Key take-home messages

• We can create a knowledge graph of diverse omics data using RDF
• Ontologies help unifying terminology across research domains
• We can transform a spreadsheet into ontologically defined data
• Flexible data management requires easy data transformations, which can be done with SPARQL
• SPARQLing Genomics is a starting point for interoperable omics data

Recorded workshop 2

During the third workshop “Showcases of Multi-omics Data Integration”, chaired by Jenny van Dongen (Vrije Universiteit Amsterdam), Ayşe Demirkan (University of Surrey) talked about “Stories of Two manuscripts”*. She shared insights on the challenges the research team encountered while integrating different types of -omics data (focusing, in particular, on genomic, transcriptomic, methylomic, and metabolomic data) from different sources. Ayşe explained which tools and strategies helped with these challenges.

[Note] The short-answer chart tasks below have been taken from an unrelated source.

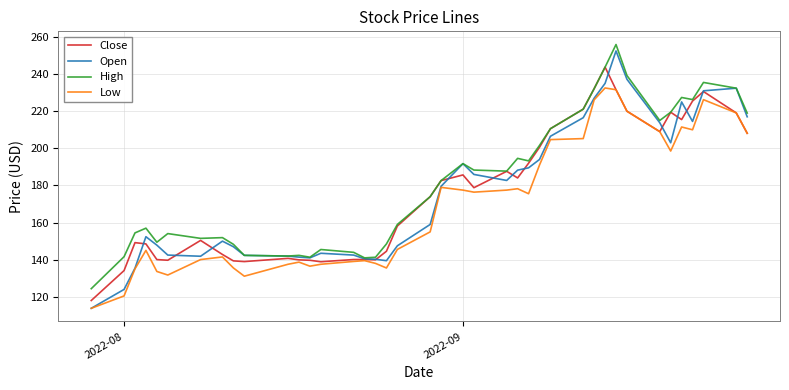

What is the highest value of the High series?

255.9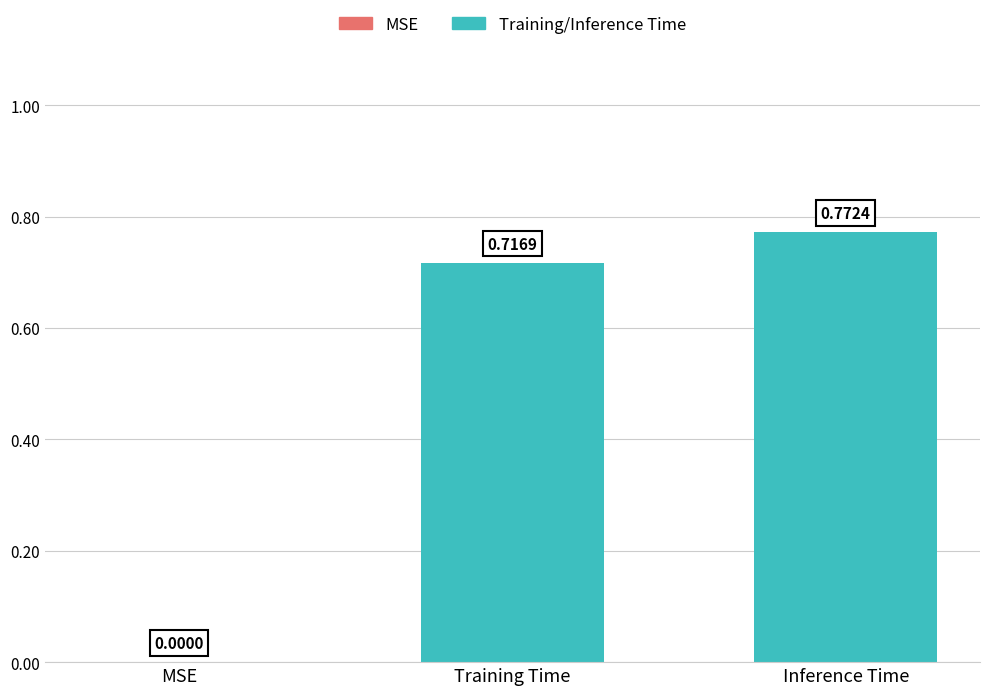

What is the sum of all values?

1.5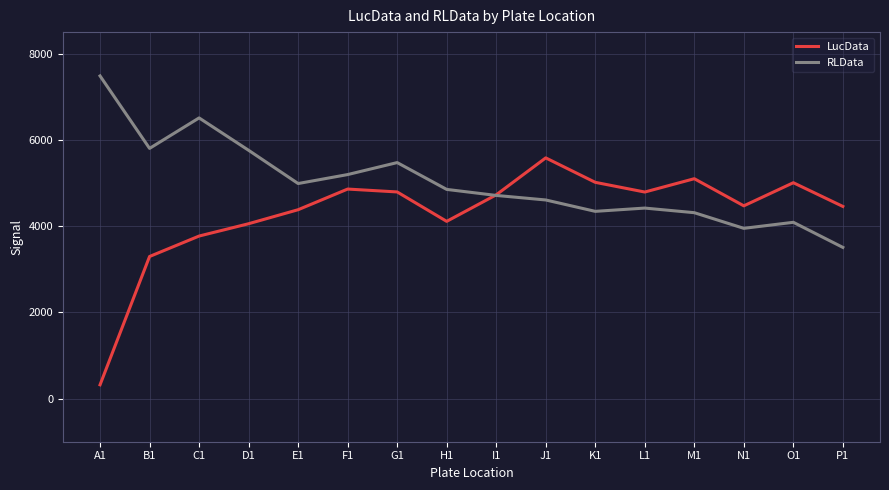

What is the difference between the second highest and minimum values in the RLData series?

3003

[1] Liu, J., Carnero-Montoro, E., van Dongen, J. et al. An integrative cross-omics analysis of DNA methylation sites of glucose and insulin homeostasis. Nat Commun 10, 2581 (2019)
[2] Liu, J., Lahousse, L., Nivard, M.G. et al. Integration of epidemiologic, pharmacologic, genetic and gut microbiome data in a drug–metabolite atlas. Nat Med 26, 110–117 (2020).

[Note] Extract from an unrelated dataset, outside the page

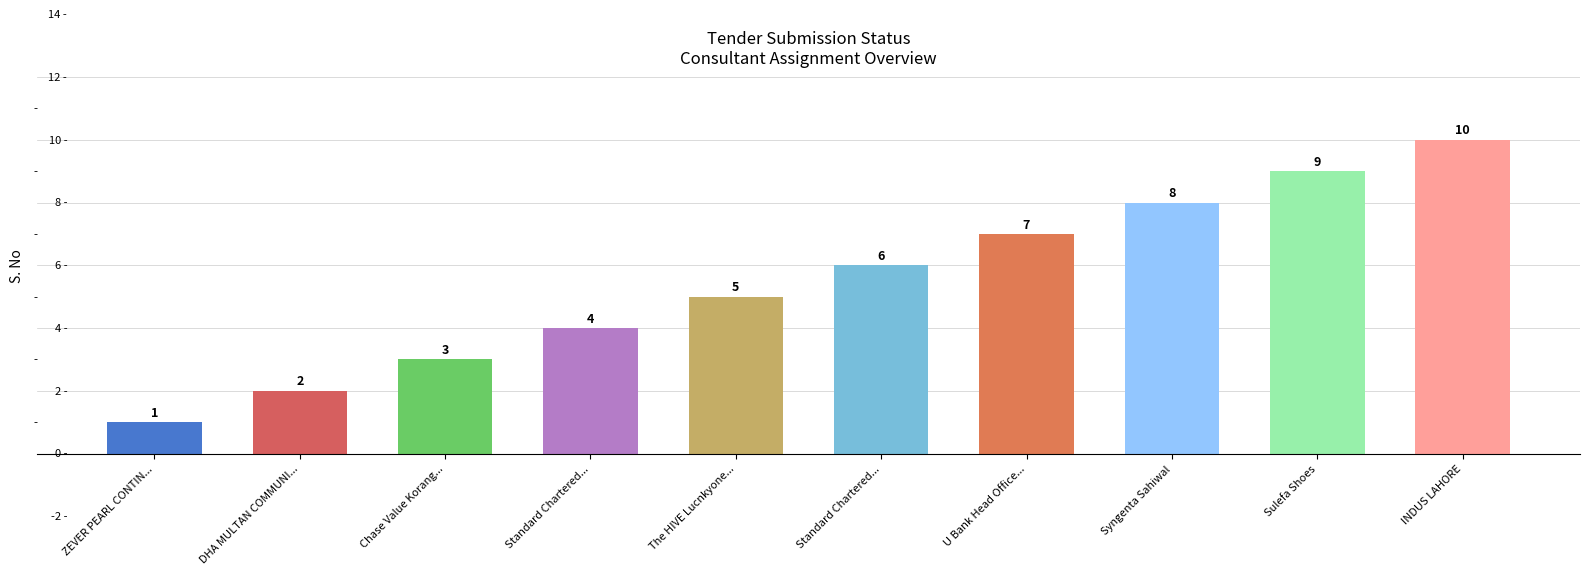

Rank the categories by value from lowest to highest.

ZEVER PEARL CONTIN..., DHA MULTAN COMMUNI..., Chase Value Korang..., Standard Chartered..., The HIVE Lucnkyone..., Standard Chartered..., U Bank Head Office..., Syngenta Sahiwal, Sulefa Shoes, INDUS LAHORE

Story of two manuscripts Ayse Demirkan.pdf

Key take-home messages

• Comprehensive data across many –omics layers in a single cohort is scarce and usually limited to small samples.
• BBMRI-NL brought together Dutch biobanks to allow for very large studies on single –omics layers such as metabolomics and genomics, and analysis across multiple omics (genomics, transcriptomics, methylomics and metabolomics) in a subset of cohorts.
• Reverse causation, confounding, and tissue-specificity are major challenges when analyzing relationships between disease traits and omics data such as epigenomics, transcriptomics, and metabolomics.
• Integration of information from multiple –omics layers can involve analyzing multiple omics data in one group of individuals, or can involve combining information obtained on different omics layers in distinct groups of individuals/samples. The second approach allows for inferences about –omics layers and tissues that were not measured in a cohort of interest and enhance insight into disease pathways across omics layers. Furthermore, it can enhance power by using external data with larger sample sizes and address questions regarding causality.
• Information obtained in distinct omics datasets (based on different individuals) can be integrated at the level of their results (summary statistics). 
• Because genetic variants are generally not the consequence of a disease or a change in –omics profiles, information from omics Quantitative Trait Loci (omics QTLs) can be used to examine causal relationships between different omics layers and between omics layers and disease traits.
• Several analytic tools to integrate summary statistics are available, as are atlases of disease-omics associations (such as the GWAS atlas), and cross-omics associations (such as mQTL and eQTL databases).
• Challenges of such tools include differences between datasets in the exact set of measures available for a given omics layer (such as different metabolites being measured on different metabolomics platforms and differences in genome build and SNPs present in genomic datasets that used different reference data for imputation), and small sample sizes of omics QTL studies of internal tissues.

Recorded workshop 3

During the fourth workshop “Pitch Your Own Multi-omics Project”, chaired by Purva Kulkarni and Peter-Bram ’t Hoen (both Radboudumc, Nijmegen), three workshop participants- Arjan Hoogendijk (Sanquin), Tabea Riepe (Radboudumc, Nijmegen), Fiona A. Hagenbeek (Vrije Universiteit Amsterdam) were selected to give a brief pitch on their own multi-omics research project. Afterwards, we discussed these projects and the posed challenges in separate breakout sessions together with invited experts (Yang Li (Radboudumc, Nijmegen; Helmholtz Centre for Infection Research, Hannover), Peter Horvatovich (University of Groningen), Karlien Coene (Radboudumc, Nijmegen)) and other workshop participants.